I agree: it's not worth the effort. This is a nice improvement to have when it's available, but it doesn't seem to be a huge problem in practice.

rrthomas commented 1 year ago
* for OCaml 4.12 the path search code (like in fswatch.ml) must be added (it should be clearly commented as being for compat only and must be removed once 4.12 becomes the minimum)

I've added the code from fswatch.ml as highlighted above, also checking the case that the command name contains /, in which case we don't check PATH (exactly as for execvpe).

(the path search should be done only once, not for every synced file)

Hmm, I'm not sure how to do this safely. I have added calls to search_in_path in openProcessArgs{In,Full}, which will indeed be called once per file. But since this will happen anyway with open_process_args_in/full in OCaml >= 4.12, it seems OK to do it once per file, and in the mean time any other callers of openProcessArgs* will work.

* the patch must be tested in Windows (even though I doubt there are many rsync users on Windows, but we can't allow a regression here)

I looked at doing this, but I see Cygwin is needed for building, so gave up (I do build and test other packages regularly on Mingw-64 using MSYS2).

Since we no longer require OCaml 4.12, I've removed that tag from the issue title.

tleedjarv commented 1 year ago

(the path search should be done only once, not for every synced file)

Hmm, I'm not sure how to do this safely. I have added calls to search_in_path in openProcessArgs{In,Full}, which will indeed be called once per file. But since this will happen anyway with open_process_args_in/full in OCaml >= 4.12, it seems OK to do it once per file, and in the mean time any other callers of openProcessArgs* will work.

I'm not sure about the performance penalty. You're right that this will happen anyway (even with current openProcess which goes through the shell) so maybe it's not worth thinking about this.

* the patch must be tested in Windows (even though I doubt there are many rsync users on Windows, but we can't allow a regression here)

I looked at doing this, but I see Cygwin is needed for building, so gave up (I do build and test other packages regularly on Mingw-64 using MSYS2).

Ah, no worries. Once the CI runs then you can just download the built binaries; no need to build yourself.

gdt commented 1 year ago

I'll look at this after the release happens. We were already close and this is too scary to drop in at the last minute, but I won't feel that way early after a point release.

rrthomas commented 1 year ago

Ah, no worries. Once the CI runs then you can just download the built binaries; no need to build yourself.

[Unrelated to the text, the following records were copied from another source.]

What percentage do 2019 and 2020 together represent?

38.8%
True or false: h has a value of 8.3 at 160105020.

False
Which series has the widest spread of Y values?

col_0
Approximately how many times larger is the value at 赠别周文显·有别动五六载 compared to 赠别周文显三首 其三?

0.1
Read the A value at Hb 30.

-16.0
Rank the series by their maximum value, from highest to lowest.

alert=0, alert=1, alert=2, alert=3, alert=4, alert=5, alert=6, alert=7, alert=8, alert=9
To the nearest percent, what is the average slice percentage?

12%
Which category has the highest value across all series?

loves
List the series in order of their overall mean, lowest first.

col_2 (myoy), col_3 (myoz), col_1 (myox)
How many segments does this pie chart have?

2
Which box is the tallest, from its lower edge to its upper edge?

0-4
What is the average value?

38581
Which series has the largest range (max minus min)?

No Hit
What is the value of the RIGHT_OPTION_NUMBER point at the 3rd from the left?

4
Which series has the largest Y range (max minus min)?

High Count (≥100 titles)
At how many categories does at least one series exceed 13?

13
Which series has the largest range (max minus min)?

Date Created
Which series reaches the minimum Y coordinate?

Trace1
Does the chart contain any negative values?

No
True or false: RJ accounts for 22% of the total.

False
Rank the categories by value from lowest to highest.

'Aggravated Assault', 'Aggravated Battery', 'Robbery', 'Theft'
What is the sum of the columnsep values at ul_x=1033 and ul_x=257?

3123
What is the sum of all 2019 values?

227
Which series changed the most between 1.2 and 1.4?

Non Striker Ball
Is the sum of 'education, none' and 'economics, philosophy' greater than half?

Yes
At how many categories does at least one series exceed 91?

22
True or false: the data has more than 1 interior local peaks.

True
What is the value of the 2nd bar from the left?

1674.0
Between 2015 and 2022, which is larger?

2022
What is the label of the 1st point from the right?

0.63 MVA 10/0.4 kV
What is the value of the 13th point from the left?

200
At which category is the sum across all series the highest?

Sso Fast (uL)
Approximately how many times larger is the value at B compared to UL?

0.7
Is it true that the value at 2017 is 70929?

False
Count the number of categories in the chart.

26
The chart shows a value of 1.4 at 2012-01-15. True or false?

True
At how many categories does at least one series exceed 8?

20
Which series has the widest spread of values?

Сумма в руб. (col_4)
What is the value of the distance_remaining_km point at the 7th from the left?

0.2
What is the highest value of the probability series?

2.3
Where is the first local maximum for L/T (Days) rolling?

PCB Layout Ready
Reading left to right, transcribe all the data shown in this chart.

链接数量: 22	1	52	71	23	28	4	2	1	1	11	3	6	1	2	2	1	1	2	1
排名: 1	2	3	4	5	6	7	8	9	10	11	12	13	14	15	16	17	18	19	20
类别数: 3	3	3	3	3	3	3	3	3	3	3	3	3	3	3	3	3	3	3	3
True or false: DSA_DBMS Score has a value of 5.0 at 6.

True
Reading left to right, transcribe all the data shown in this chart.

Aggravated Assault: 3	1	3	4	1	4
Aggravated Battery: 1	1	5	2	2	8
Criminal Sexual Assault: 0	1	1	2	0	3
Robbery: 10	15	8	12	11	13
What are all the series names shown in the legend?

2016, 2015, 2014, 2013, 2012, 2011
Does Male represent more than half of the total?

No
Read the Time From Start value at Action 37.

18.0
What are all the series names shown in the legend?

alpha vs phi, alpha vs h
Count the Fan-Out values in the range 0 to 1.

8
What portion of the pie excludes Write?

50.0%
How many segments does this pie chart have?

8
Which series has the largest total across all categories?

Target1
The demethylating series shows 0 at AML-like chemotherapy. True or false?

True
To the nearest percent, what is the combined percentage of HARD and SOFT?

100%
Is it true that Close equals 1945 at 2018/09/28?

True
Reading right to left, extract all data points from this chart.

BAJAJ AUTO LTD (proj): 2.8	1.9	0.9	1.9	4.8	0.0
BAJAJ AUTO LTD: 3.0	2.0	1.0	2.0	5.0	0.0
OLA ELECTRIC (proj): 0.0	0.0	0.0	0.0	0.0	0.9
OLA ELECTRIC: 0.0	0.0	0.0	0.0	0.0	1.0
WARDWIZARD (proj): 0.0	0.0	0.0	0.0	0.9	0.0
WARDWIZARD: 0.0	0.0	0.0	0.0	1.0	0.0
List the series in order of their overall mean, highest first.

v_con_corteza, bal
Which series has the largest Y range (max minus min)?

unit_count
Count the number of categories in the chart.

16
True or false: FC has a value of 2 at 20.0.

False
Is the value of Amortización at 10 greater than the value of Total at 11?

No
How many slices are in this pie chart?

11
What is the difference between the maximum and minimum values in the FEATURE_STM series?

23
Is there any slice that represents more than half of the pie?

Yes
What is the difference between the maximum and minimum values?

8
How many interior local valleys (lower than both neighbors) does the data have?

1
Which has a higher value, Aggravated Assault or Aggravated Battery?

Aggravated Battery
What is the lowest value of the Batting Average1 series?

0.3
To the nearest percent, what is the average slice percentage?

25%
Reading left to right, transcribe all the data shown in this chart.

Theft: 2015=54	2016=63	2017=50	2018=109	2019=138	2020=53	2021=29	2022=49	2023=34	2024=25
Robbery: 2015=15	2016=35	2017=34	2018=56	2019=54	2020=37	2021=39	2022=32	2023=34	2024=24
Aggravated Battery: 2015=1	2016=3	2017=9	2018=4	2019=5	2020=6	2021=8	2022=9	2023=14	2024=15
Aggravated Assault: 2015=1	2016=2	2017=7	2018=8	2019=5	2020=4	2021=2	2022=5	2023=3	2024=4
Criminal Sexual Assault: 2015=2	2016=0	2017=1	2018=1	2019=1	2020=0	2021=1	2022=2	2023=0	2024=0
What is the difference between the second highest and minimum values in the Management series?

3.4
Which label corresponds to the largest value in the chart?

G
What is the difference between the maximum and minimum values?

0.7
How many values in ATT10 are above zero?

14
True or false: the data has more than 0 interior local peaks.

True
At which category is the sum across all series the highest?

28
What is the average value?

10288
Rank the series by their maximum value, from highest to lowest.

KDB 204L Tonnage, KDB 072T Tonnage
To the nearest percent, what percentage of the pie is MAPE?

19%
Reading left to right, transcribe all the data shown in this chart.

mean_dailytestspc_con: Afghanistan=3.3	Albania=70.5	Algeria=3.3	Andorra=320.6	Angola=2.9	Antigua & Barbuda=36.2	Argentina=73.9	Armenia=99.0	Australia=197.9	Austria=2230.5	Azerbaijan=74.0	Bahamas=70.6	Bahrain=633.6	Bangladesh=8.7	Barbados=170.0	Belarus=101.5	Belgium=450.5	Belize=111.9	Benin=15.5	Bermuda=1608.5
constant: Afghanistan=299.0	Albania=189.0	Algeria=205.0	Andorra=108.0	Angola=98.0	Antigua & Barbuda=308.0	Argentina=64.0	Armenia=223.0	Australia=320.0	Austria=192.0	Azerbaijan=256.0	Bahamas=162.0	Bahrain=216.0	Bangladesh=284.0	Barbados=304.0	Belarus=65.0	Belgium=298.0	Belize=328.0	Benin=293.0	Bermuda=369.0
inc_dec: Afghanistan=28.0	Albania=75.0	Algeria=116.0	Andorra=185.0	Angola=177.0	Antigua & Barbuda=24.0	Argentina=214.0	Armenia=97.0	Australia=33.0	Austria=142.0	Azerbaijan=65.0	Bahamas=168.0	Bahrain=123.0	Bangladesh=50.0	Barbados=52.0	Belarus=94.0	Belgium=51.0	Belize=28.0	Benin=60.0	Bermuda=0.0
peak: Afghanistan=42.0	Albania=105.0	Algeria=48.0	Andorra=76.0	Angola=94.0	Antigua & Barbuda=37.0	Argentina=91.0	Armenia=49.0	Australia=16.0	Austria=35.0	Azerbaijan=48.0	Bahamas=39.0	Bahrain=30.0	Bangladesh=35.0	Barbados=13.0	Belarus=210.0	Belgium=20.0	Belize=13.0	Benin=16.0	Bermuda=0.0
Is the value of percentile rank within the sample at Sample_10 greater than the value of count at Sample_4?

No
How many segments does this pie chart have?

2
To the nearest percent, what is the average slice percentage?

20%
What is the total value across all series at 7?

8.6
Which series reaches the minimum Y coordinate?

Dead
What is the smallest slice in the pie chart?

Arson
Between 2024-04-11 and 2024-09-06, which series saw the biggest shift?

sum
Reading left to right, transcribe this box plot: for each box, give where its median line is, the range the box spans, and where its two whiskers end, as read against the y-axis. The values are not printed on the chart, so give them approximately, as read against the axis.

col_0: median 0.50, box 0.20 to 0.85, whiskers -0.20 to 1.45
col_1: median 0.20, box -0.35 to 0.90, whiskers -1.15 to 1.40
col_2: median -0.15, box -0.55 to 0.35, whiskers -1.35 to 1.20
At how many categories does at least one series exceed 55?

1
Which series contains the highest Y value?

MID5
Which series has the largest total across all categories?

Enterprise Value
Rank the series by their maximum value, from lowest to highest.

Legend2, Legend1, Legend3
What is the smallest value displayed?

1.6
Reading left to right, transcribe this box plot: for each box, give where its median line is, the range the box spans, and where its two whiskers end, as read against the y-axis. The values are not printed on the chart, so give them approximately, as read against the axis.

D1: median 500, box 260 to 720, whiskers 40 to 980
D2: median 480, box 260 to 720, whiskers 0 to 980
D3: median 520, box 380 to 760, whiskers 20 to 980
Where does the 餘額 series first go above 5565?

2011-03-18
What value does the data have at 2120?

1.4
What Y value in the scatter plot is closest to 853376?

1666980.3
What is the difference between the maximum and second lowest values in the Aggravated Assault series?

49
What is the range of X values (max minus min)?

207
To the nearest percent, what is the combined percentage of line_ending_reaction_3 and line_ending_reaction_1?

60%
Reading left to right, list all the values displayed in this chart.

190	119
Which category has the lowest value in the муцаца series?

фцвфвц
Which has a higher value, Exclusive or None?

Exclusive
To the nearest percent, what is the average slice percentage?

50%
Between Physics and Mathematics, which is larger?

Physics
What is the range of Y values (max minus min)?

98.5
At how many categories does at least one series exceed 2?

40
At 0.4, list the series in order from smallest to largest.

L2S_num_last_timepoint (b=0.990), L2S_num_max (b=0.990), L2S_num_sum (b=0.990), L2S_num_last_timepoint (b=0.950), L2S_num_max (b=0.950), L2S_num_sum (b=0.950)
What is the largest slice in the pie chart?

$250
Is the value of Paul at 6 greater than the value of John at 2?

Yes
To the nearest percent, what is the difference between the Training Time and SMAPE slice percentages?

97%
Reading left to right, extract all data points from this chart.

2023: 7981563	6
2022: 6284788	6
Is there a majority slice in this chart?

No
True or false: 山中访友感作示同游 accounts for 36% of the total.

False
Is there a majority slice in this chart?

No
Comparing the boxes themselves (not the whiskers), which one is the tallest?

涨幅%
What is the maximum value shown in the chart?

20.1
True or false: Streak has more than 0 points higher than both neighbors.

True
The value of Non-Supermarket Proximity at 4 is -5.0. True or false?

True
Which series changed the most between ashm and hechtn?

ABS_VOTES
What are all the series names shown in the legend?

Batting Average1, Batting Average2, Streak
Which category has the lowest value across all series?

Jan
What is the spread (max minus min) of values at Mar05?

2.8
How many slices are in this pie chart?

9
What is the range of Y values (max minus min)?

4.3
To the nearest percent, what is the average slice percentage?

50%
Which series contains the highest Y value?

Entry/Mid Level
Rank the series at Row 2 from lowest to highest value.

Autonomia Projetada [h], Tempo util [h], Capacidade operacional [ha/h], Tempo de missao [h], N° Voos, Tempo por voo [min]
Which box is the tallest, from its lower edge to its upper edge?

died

I did this, but I couldn't work out how to test the patch, because I couldn't find out how to use rsync with Unison on Windows. I tried using rsync (from msys, for Mingw), but it assumes that files containing a colon are remote, and even if I specify the local path as \foo\bar, unison translates that to C:/foo/bar.

Searching online did not enlighten me; rather, most tutorials for using rsync on Windows use WSL.

tleedjarv commented 1 year ago

I did this, but I couldn't work out how to test the patch, because I couldn't find out how to use rsync with Unison on Windows. I tried using rsync (from msys, for Mingw), but it assumes that files containing a colon are remote, and even if I specify the local path as \foo\bar, unison translates that to C:/foo/bar.

Searching online did not enlighten me; rather, most tutorials for using rsync on Windows use WSL.

Do we conclude from this that this functionality never really worked with Unison on Windows? (or rather that rsync itself doesn't work outside some POSIX-y container like WSL or Cygwin)

Then we have no regression either. That's good enough for me.

gdt commented 1 year ago

I'm ok with merging this, given my understanding:

(merges are on hold for a bit in case of post-release disasters)

rrthomas commented 1 year ago

I'm ok with merging this, given my understanding:

* the code will work on both old and new rsync on unix-y platforms

I have tested this, and confirm that it does.

* with the old code, external rsync doesn't seem to work on Windows, so it's not a regression

I confirm that I couldn't get it to work on Mingw. It should work on Cygwin, but I've not tested that. Cygwin should however be "unixy".